The app reads each song’s lyrics at analyze time and asks the local Qwen LLM to identify emphasized lines (hooks, drops, big lyrical beats). At render time, the per-style effects engine pulls back during emphasis and cranks above its style baseline outside emphasis. The visible result: emphasized lyrics land cleanly with subdued motion; connective bars feel kinetic and dramatic.

How it works

  1. Analyze time — the song’s lyrics (with Whisper-aligned per-line timestamps) are sent to a single Qwen call. The LLM returns {"emphasis_lines": [3, 4, 12, 13, 25]}. Consecutive lines are grouped into intervals; boundaries are snapped to nearby bass-onset peaks/valleys (within ±0.5s) so emphasis windows align to musical phrasing instead of mid-syllable.
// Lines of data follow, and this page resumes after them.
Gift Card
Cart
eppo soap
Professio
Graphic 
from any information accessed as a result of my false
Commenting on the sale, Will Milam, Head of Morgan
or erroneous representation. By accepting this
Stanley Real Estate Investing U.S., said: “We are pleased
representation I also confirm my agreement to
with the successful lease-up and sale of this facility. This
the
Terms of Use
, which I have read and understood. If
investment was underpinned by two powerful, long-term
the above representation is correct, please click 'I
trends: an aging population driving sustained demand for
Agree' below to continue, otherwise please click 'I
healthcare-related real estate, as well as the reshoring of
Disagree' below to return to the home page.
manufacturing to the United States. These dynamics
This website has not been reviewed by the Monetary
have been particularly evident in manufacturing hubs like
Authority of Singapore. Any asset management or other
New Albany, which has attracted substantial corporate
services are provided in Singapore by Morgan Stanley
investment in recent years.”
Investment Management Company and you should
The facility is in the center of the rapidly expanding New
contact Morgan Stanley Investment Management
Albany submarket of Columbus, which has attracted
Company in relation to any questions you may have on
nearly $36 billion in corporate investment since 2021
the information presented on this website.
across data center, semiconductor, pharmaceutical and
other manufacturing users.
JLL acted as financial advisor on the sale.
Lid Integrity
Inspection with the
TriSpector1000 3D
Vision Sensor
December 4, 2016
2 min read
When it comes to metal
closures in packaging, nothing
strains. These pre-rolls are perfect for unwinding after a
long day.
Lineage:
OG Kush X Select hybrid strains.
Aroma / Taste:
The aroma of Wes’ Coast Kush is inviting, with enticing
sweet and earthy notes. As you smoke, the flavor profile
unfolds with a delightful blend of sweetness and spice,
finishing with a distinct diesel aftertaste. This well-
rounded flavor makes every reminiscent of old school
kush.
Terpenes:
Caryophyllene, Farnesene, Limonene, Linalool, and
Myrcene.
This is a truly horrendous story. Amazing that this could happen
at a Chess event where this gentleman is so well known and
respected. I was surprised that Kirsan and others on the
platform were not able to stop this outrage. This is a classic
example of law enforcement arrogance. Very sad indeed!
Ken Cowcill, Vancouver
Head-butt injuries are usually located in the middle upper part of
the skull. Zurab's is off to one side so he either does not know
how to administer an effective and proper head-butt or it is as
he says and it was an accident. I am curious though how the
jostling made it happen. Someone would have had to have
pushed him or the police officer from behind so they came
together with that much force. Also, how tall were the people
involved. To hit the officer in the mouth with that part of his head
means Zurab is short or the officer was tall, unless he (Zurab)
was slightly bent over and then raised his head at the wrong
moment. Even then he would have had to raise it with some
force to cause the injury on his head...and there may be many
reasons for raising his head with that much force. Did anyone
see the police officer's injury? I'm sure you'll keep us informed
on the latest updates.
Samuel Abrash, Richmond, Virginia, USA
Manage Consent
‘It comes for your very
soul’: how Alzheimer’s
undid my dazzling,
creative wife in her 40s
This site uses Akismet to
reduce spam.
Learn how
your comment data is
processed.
  2. Cached — result lives at <song-dir>/emphasis.json. Subsequent renders reuse it. The cache is invalidated when you save new lyrics for the song.

  3. Render time — the effects composer reads emphasis.json and the active style’s swing config (per-style calm_mult / crazy_mult), then weaves a time-varying multiplier into the ffmpeg filter graph. Four operators react: brightness flash, pulse, chorus pulse, zoom bump. Ken Burns and overlay operators (grain / leaks / dust) stay at their style baseline due to ffmpeg filter limitations — they form the “ambient hum” that’s relatively constant.

Per-style swing

Each style declares its own swing range. Cinematic gets gentle drama; Kinetic gets max push-pull.

Stylecalm × baselinecrazy × baseline
Cinematic0.61.2
Kinetic0.22.5
Illustrated0.71.0 (subtle)
Visualizer0.32.0

The style profile defines the average vibe; the envelope swings around it.

Asymmetric ramp

Effects wind down for ~1 second BEFORE an emphasized line lands (anticipation), then hard-cut back to crazy after the emphasis ends. Music-video editor’s classic “calm before the storm” pattern.

Failure modes

  • LLM error or malformed response → no emphasis intervals; render uses the static style profile (current pre-emphasis behavior). Logged as [emphasis] failed.
  • Bass-onset data missing → boundary snap is a no-op; intervals use raw lyric timestamps.

Known limitations

  • Ken Burns motion is currently static — ffmpeg’s zoompan filter parser splits on commas in its z= parameter before reaching the eval engine, so the multi-comma envelope expressions (if(between(t,a,b),X,Y)) cause Eval errors. The other 4 envelope-aware operators use eq= and scale= filters which handle multi-comma expressions correctly. Ken Burns intensity-during-emphasis is on the future-enhancement list; the visible effect is mostly carried by beat-sync flashes, brightness pulse, chorus pulse, and zoom bumps.
  • Overlay opacity is staticgrain_overlay, leaks_overlay, dust_overlay use ffmpeg’s blend filter which requires a literal all_opacity= value. Overlays form the ambient hum that doesn’t swing with emphasis.

No UI in v1

There’s no review or override panel for v1 — the LLM picks emphasis lines once at analyze time, and the result drives the next render. Diagnostic logs ([emphasis] cached <N> intervals for <song>) let you confirm what was selected.